Miller: What did you mean when you said that you’d like to build a culture of respect internally in the legislature in terms of the way you’re dealing with each other?

Rayfield: Maybe we just take it outside as people walking through the community and we’re listening to the news on the federal level, and you’re hearing the turmoil, the agitation and the frustration with politics. I feel that just as much as anyone else. When you walk into a building after an election cycle and you have folks that have been sending mailers against each other saying “so and so don’t care about education,” it’s challenging. Obviously, I’m exaggerating for effect, but in that situation, we all know that there’s a common set of interests that bring us to the building. We all actually do care about education. If all of the 60 legislators in the House talked about it, we would all talk about how we want to have a top tier education program for K-12. We want our education to be the best in the country. And for me, instead of getting into the back and forth of the disagreement, it’s about finding common ground and respecting each other. That this is an amazing process about a discussion of ideas and issues. This is not about personal politics, it’s about our vision for the state. And how do we do that respectfully? We can have conversations about issues and we move away from the politicization of a lot of the issues. And I would also say that politicians have a huge responsibility in this because the same polarization that we see in our communities is very reflective of the way that we can and sometimes treat each other. So we have a responsibility to build that culture of respect.
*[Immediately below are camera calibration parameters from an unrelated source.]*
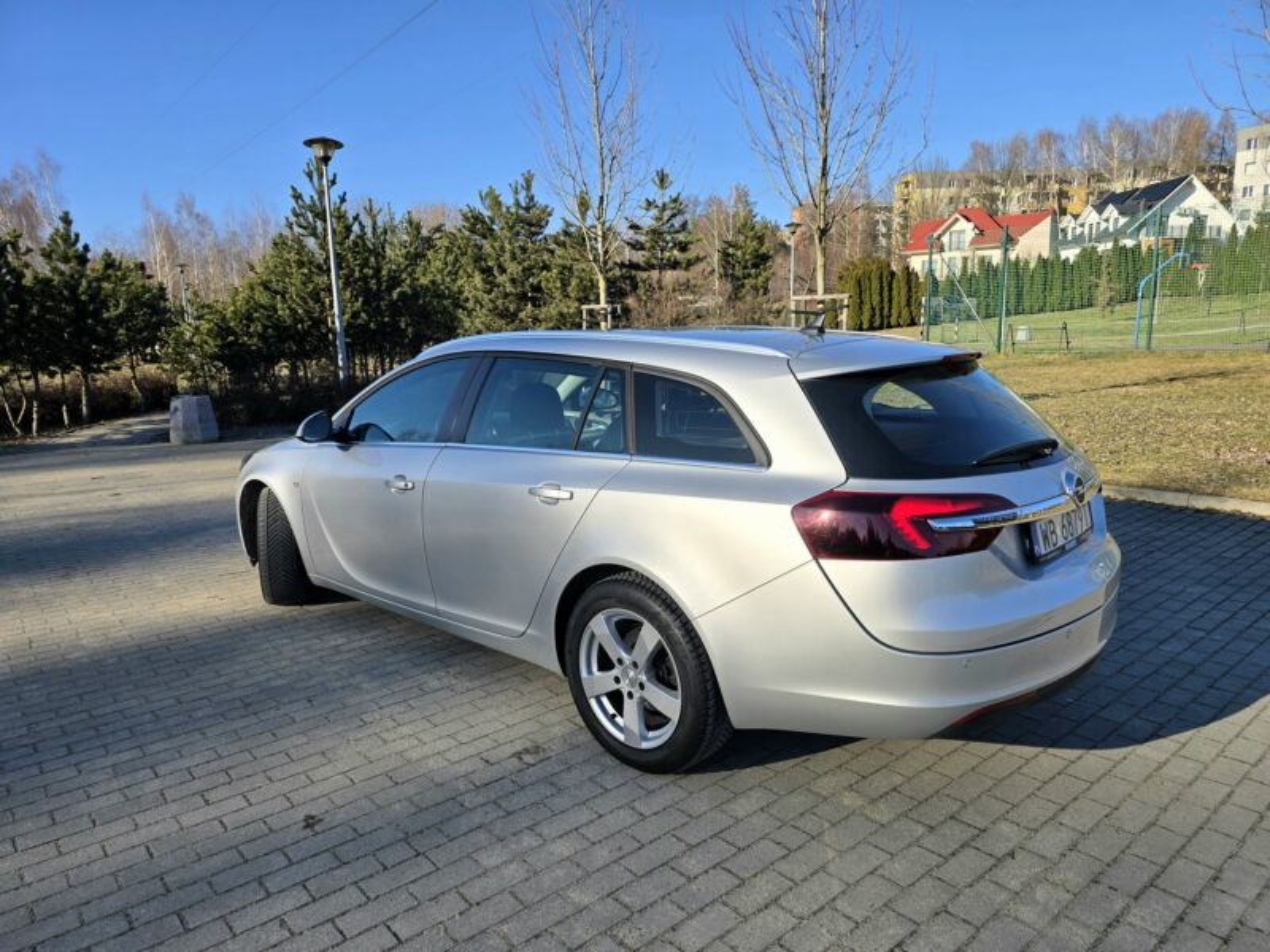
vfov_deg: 58.9
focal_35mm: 23
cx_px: 635
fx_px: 844
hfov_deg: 73.9
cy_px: 476
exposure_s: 1/1000
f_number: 1.7
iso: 12
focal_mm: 6.3
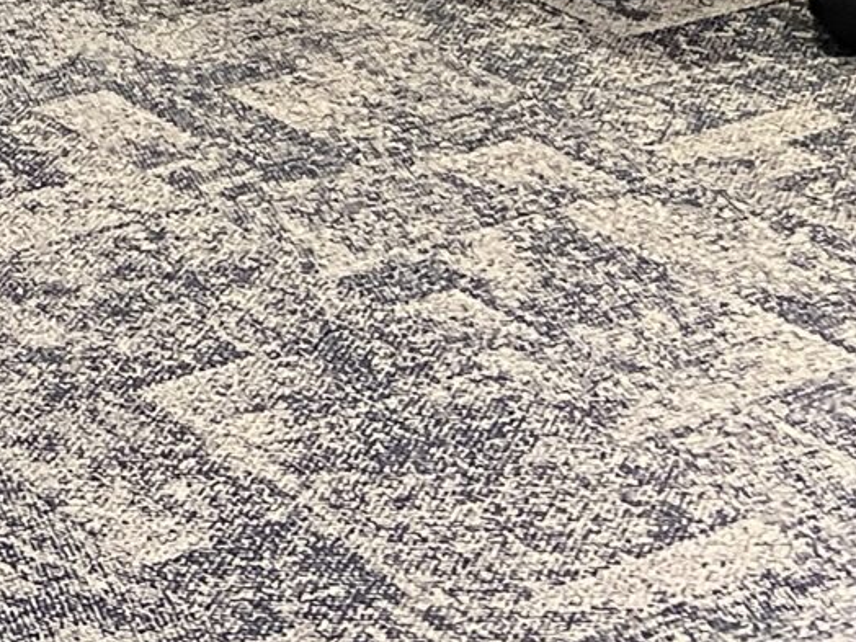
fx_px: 3141
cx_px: -895
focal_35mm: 127
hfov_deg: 13.2
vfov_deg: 10.1
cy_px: -910
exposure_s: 1/60
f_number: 1.6
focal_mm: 5.1
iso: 250
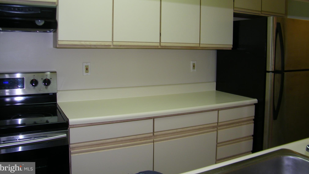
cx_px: 154
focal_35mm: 31
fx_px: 254
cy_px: 57
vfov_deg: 37.4
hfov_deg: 62.6
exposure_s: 1/30
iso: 80
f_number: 3.5
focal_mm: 5
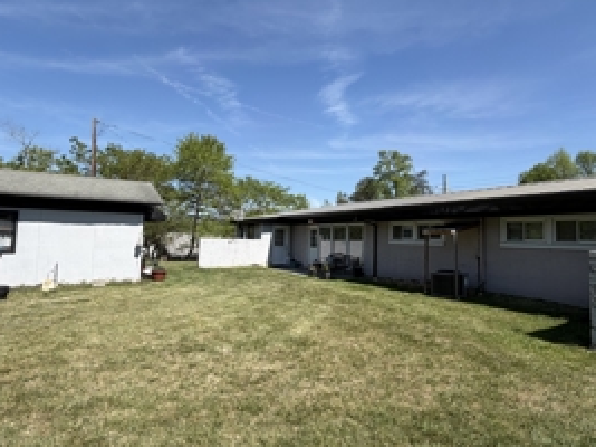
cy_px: 212
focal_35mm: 21
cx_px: 328
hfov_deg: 78.8
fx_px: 361
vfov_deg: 63.4
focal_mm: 2.22
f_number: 2.2
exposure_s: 1/770
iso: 20
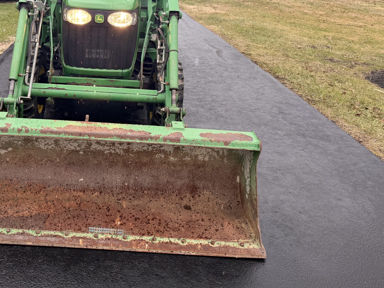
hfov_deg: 46.7
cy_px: 58
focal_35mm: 39
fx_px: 433
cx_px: 112
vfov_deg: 35.6
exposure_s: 1/173
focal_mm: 6.76
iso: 80
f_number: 1.78
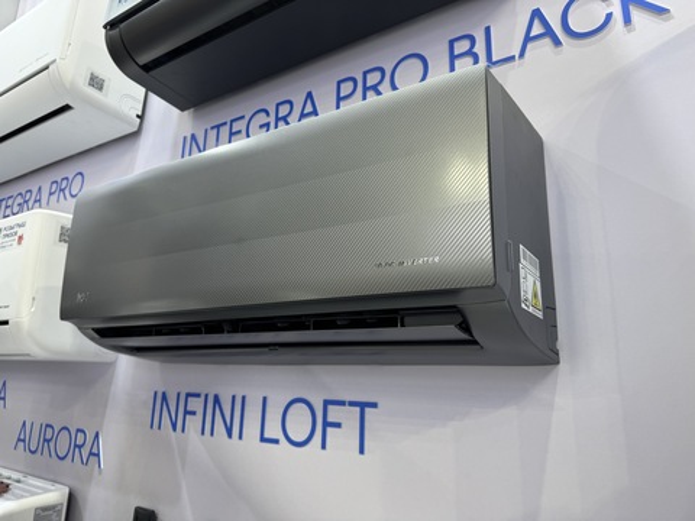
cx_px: 348
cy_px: 260
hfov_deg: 71.6
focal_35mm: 24
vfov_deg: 56.8
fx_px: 482
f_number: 1.78
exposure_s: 1/50
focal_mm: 6.76
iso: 125
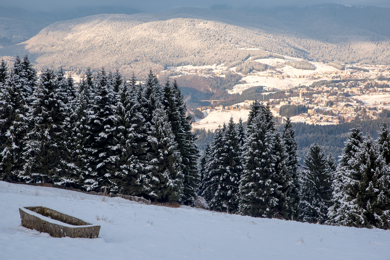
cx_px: 195
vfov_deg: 14.4
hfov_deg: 21.5
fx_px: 1029
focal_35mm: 95
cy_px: 130
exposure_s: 1/250
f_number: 13
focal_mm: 95
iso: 400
If you think about what we can do in Oregon to change that national trajectory of polarization, it becomes very daunting, but here in Oregon as individual legislators, as leaders of our caucuses, as just individual legislators alone, we have a responsibility or an obligation to start changing that tone, working together knowing that we are going to disagree, That’s healthy, that’s acceptable, but it’s how we disagree that’s critically important . . .

Miller: If I could just interrupt because we only have two minutes left. I can imagine Republicans saying “yes” to tone matters, respect matters, rhetoric matters, but where the rubber hits the road, will you take our amendments seriously? Will you give our bills a fair shake if you make a deal with us, will you stick to it? This is where it really comes into play. How do you plan to lead as house speaker this session?
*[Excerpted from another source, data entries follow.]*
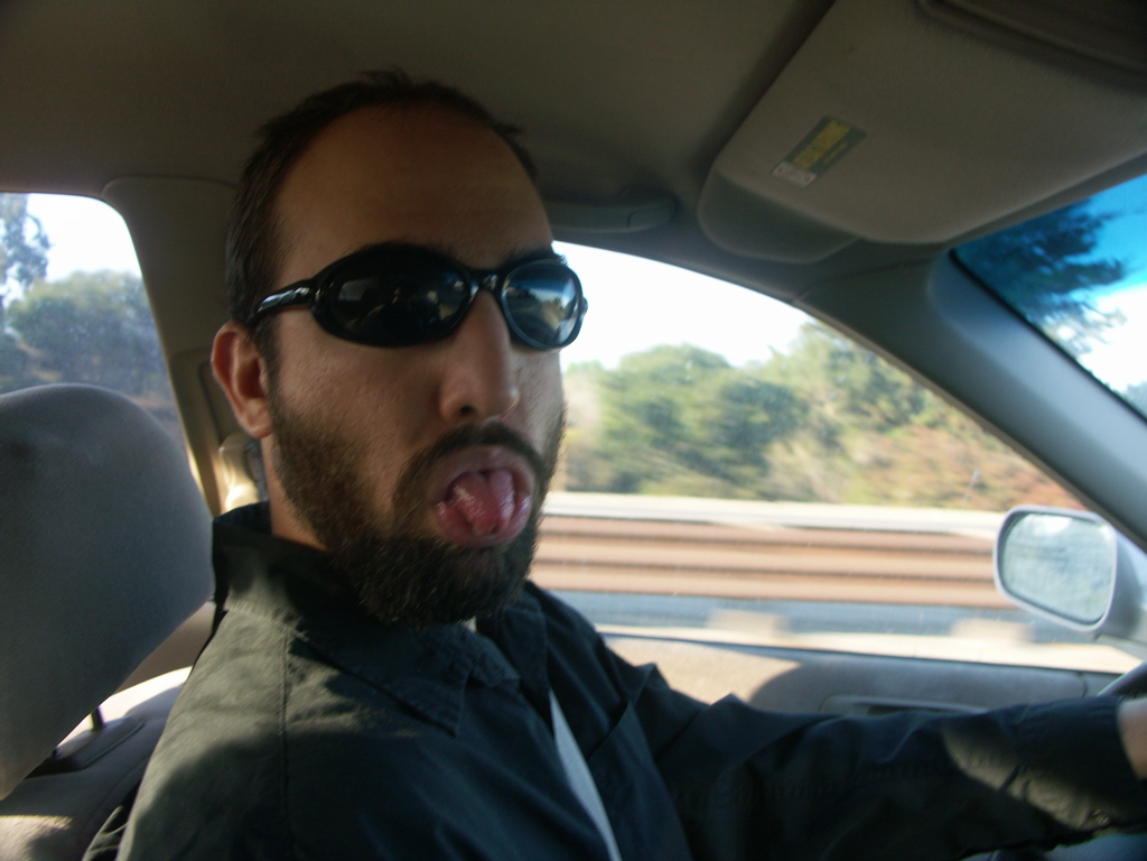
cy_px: 430
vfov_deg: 48.2
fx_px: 961
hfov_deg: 61.7
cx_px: 574
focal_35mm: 29
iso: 64
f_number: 2.8
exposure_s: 1/60
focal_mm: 7.49
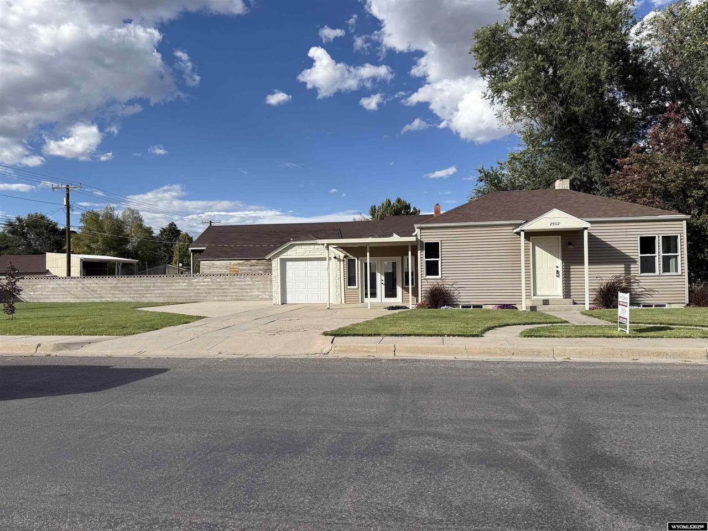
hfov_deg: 71.6
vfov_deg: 56.8
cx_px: 354
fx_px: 491
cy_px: 266
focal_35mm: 24
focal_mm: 6.76
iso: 80
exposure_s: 1/4975
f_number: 1.78
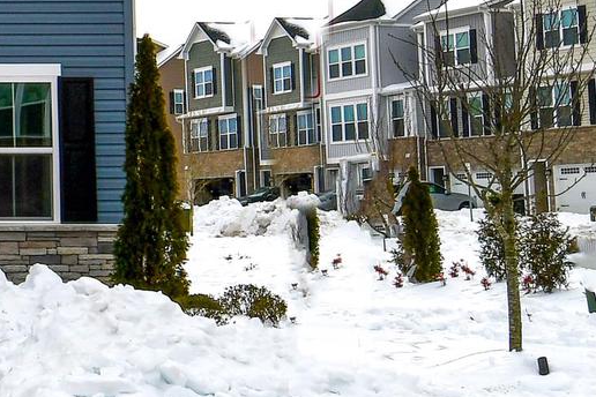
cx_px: -207
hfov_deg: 29.2
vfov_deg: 24.3
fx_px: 877
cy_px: -4
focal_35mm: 53
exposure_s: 1/400
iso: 100
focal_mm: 13
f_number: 10
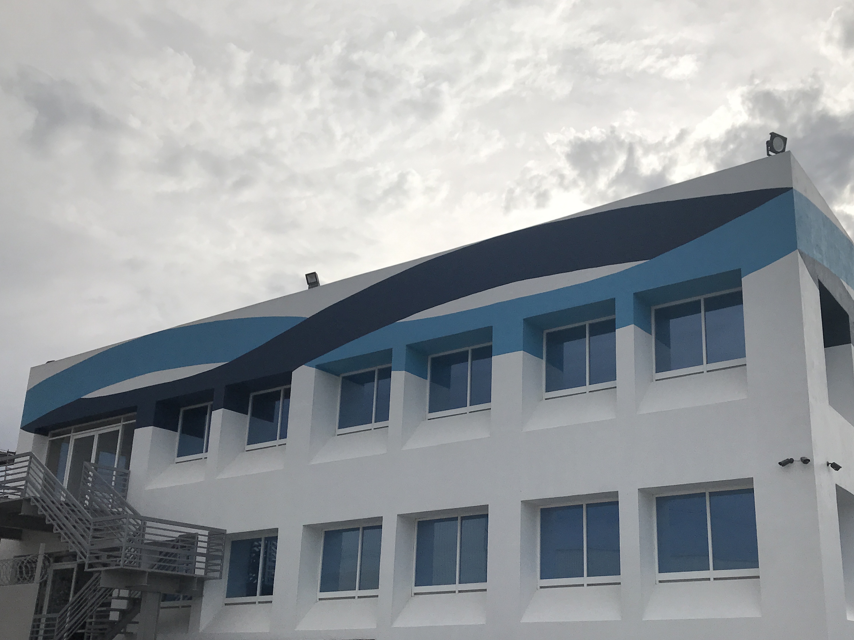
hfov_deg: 48.5
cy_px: 407
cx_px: 532
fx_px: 937
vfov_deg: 37.5
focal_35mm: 38
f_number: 1.8
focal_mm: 3.99
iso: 20
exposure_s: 1/4167
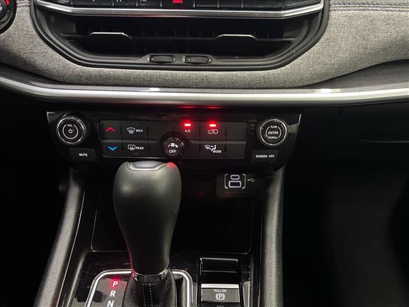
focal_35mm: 26
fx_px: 307
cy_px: 154
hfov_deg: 67.3
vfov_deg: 53.1
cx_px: 204
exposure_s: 1/30
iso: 500
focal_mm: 5.7
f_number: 1.5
Rayfield: So I think the first thing is you form relationships. When you’re building a culture of respect, you form relationships and you have to listen more than you talk. I think that’s really important. You have to find common interests that we share together and you have to assume good intent. In this role, to give you just a quick example, part of what we’re doing is we’re doing an Eastern Oregon trip, going out and I’ll be spending a day with the Republican leader in her district talking to her. And a lot of that is building a relationship, getting to see where she lives, getting to know people in their own communities. I find that to be extremely helpful and that’s an expectation that will be passed down to all of our members. [For] our chairs, there’s an expectation to listen and talk to the Republican vice chairs as we build policy. I think there’s fundamental, core principles that we operate with as you build that cultural respect in the legislature.

Miller: Dan Rayfield, thanks very much for joining us today. We will talk again.

Rayfield: Thank you so much.

Miller: Dan Rayfield is a representative from Corvallis. He is the speaker of the house.